(Transcribed page contents)
——
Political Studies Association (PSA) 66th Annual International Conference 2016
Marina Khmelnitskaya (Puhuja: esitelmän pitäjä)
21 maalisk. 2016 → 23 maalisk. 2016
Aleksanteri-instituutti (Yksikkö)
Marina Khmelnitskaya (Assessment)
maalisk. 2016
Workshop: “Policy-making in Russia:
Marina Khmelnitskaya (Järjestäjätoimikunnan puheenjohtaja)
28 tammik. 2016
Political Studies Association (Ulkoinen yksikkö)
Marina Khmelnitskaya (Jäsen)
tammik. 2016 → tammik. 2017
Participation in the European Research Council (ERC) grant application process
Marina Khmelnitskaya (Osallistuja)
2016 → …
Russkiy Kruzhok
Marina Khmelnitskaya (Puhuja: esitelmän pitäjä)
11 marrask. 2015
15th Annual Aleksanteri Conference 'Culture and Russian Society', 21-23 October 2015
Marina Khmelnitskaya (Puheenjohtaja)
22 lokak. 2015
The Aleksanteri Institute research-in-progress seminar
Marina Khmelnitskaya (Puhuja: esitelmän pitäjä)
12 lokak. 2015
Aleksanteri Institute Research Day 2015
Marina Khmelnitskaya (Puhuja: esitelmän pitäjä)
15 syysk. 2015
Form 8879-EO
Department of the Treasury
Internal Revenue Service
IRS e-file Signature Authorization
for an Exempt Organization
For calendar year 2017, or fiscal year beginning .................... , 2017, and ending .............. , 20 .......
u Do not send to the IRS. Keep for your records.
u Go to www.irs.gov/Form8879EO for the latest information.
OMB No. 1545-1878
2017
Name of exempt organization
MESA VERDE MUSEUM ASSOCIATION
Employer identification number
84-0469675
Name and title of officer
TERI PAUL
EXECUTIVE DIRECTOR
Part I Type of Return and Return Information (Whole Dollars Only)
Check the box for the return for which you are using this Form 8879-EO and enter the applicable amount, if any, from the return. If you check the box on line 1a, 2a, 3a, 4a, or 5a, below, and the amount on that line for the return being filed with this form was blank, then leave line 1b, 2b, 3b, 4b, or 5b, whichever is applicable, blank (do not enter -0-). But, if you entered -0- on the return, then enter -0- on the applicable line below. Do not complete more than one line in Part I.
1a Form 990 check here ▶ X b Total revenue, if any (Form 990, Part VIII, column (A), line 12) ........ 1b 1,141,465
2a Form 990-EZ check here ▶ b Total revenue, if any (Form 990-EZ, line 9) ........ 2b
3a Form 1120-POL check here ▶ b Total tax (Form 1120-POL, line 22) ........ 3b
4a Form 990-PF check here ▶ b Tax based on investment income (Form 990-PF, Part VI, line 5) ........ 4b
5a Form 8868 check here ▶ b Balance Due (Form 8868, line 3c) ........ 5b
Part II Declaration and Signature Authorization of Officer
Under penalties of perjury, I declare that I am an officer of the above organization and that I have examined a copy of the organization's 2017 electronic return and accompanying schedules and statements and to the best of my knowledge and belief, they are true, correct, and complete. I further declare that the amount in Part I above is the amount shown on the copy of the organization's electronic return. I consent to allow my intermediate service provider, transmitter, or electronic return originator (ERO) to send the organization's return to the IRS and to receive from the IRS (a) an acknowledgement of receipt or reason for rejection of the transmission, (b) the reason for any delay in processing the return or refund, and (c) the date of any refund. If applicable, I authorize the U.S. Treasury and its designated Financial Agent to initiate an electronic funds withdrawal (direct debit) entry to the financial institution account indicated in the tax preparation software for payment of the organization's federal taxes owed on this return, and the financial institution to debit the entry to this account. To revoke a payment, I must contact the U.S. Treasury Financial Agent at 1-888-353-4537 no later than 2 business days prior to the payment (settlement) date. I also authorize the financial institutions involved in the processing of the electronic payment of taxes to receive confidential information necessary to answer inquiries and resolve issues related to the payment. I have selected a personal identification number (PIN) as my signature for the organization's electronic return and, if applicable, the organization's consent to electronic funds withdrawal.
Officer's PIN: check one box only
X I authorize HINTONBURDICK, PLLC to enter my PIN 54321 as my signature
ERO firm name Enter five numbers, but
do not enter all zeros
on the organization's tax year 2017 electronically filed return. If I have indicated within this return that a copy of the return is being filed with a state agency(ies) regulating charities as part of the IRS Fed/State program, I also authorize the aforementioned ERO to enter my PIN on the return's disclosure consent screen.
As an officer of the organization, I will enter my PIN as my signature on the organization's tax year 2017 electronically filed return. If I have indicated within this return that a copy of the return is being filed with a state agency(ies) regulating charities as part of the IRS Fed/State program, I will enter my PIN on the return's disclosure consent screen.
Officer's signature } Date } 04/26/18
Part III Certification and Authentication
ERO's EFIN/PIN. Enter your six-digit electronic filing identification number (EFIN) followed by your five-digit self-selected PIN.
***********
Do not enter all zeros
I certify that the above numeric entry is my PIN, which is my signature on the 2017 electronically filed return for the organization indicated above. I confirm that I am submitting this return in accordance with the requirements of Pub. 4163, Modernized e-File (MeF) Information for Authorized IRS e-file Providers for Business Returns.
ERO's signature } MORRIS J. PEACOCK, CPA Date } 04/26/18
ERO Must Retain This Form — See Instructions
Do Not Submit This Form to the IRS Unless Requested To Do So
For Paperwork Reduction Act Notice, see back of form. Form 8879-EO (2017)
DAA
——
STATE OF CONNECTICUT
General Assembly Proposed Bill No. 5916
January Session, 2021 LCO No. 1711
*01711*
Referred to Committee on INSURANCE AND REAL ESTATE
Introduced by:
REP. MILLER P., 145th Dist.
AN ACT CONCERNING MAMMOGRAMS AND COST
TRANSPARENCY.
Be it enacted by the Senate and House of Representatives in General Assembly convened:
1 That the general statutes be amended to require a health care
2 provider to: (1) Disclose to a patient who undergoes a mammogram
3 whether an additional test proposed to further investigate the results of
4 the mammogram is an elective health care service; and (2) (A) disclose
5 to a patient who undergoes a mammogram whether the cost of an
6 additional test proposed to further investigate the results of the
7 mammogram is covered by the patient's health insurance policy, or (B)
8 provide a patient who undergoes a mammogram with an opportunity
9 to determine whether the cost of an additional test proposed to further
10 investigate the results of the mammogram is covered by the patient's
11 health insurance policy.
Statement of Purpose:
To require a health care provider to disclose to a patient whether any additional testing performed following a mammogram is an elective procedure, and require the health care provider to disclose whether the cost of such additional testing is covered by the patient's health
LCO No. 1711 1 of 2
——
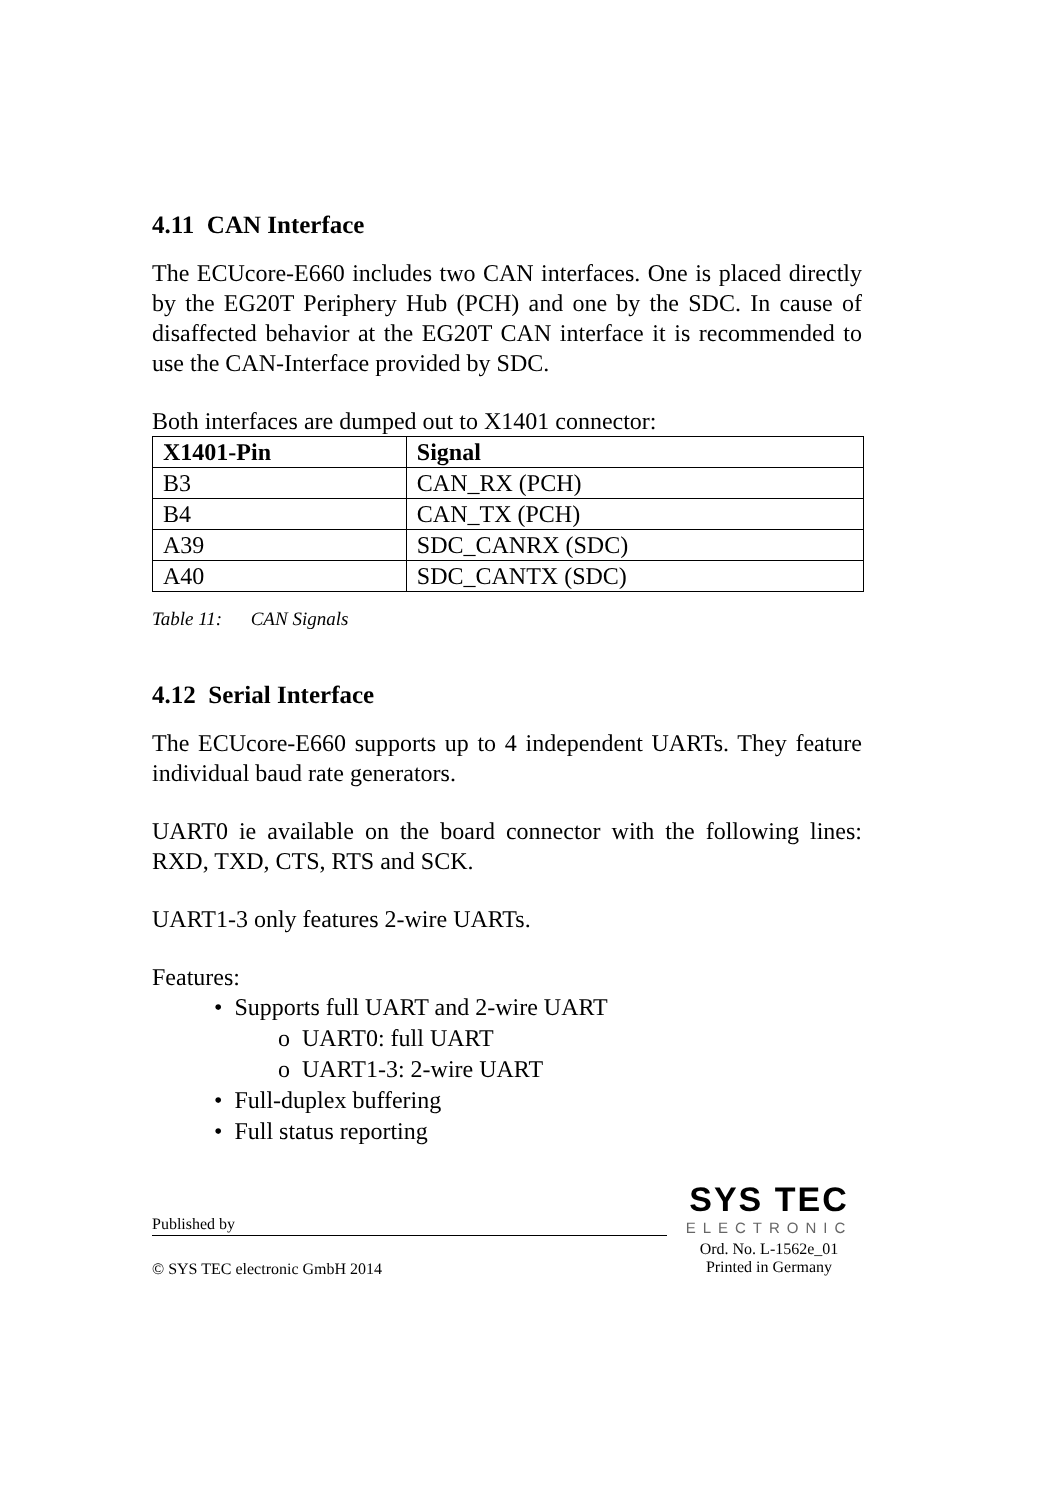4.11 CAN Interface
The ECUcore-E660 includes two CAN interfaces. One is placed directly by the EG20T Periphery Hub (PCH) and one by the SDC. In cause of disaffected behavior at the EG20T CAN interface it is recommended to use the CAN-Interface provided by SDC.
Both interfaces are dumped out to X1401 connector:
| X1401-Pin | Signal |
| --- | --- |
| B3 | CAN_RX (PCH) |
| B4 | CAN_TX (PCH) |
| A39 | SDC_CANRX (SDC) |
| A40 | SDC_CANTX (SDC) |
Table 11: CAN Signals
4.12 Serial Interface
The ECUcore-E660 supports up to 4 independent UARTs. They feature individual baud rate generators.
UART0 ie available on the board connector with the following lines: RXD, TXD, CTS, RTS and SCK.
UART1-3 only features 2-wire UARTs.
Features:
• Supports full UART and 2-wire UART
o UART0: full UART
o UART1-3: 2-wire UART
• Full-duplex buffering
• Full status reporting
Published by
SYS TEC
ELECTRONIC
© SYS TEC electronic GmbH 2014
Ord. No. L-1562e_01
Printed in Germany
——
Work order:
Could you transcribe the entries above word for word, from the line with "and 2-wire UART" down to the line with "Printed in Germany", keeping both?

Output for this task:
• Supports full UART and 2-wire UART
o UART0: full UART
o UART1-3: 2-wire UART
• Full-duplex buffering
• Full status reporting
Published by
SYS TEC
ELECTRONIC
© SYS TEC electronic GmbH 2014
Ord. No. L-1562e_01
Printed in Germany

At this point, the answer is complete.